| THE TASK |
Each line below with the word "href" needs to be copied.
MATERIAL TO PROCESS START
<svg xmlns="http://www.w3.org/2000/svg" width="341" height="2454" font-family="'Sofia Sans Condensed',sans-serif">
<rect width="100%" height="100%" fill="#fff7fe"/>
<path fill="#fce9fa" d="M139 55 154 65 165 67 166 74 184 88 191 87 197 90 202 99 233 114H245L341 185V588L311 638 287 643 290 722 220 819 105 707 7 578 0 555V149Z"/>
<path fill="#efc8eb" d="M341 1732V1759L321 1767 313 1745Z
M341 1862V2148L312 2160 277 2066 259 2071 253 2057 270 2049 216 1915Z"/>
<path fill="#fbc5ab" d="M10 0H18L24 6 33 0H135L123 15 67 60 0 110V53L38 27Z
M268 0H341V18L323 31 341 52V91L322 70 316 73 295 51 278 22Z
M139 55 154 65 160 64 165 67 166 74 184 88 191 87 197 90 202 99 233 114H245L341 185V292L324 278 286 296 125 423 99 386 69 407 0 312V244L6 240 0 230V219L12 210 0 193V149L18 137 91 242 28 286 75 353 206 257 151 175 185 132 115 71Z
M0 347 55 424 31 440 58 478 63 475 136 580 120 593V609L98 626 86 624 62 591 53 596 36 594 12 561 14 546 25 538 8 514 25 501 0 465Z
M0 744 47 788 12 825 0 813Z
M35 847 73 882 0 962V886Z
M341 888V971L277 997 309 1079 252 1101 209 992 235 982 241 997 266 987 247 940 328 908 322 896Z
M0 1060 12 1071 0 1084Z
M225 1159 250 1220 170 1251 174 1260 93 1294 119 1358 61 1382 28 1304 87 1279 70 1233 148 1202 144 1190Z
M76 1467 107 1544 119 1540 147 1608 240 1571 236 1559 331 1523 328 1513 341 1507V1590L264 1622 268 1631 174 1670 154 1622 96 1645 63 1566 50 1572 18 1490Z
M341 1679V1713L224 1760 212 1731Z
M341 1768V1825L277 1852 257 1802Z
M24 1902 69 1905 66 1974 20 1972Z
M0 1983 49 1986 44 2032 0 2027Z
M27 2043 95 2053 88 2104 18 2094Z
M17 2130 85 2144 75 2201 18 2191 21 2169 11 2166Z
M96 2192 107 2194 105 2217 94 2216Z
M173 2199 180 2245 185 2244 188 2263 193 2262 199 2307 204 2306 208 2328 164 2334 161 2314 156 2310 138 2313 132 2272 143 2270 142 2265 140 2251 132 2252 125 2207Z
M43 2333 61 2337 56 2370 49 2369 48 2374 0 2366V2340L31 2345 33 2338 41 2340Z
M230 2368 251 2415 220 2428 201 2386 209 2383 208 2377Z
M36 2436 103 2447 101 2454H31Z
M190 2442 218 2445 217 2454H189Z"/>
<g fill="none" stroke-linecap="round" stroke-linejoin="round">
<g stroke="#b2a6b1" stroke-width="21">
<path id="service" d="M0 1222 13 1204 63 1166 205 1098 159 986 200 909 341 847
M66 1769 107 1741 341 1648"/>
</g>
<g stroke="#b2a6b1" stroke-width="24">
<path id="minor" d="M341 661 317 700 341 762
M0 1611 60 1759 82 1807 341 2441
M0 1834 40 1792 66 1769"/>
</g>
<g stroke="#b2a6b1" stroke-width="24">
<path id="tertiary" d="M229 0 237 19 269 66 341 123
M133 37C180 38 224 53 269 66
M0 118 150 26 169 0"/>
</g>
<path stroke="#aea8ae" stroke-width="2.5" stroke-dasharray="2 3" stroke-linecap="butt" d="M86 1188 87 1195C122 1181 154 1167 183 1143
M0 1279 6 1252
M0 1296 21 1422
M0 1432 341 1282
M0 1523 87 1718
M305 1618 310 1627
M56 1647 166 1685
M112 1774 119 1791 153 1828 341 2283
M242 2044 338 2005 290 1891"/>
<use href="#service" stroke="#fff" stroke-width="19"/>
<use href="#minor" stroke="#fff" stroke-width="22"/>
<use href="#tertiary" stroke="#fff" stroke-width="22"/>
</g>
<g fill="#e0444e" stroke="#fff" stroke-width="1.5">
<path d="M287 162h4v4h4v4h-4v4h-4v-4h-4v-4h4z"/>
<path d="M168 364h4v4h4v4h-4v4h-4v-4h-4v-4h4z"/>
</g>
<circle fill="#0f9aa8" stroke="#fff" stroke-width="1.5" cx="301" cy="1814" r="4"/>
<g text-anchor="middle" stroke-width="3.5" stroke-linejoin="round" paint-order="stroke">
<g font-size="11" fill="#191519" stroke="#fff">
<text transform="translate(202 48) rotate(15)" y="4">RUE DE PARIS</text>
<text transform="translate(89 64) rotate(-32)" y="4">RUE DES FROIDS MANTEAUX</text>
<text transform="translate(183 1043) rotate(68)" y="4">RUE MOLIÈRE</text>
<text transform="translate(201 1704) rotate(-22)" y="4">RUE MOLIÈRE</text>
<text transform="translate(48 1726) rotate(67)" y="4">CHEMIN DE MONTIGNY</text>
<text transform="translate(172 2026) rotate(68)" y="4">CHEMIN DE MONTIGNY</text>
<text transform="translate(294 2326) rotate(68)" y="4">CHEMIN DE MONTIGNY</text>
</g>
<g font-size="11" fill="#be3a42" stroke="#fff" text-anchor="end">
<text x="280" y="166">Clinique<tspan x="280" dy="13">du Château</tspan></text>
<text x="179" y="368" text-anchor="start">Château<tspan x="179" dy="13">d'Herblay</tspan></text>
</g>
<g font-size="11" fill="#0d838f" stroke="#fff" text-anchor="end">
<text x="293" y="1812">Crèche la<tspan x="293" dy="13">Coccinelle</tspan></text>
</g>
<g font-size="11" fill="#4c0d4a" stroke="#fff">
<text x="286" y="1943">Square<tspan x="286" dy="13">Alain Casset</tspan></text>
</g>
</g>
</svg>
MATERIAL TO PROCESS END
| ANSWER TO THIS PROBLEM |
<use href="#service" stroke="#fff" stroke-width="19"/>
<use href="#minor" stroke="#fff" stroke-width="22"/>
<use href="#tertiary" stroke="#fff" stroke-width="22"/>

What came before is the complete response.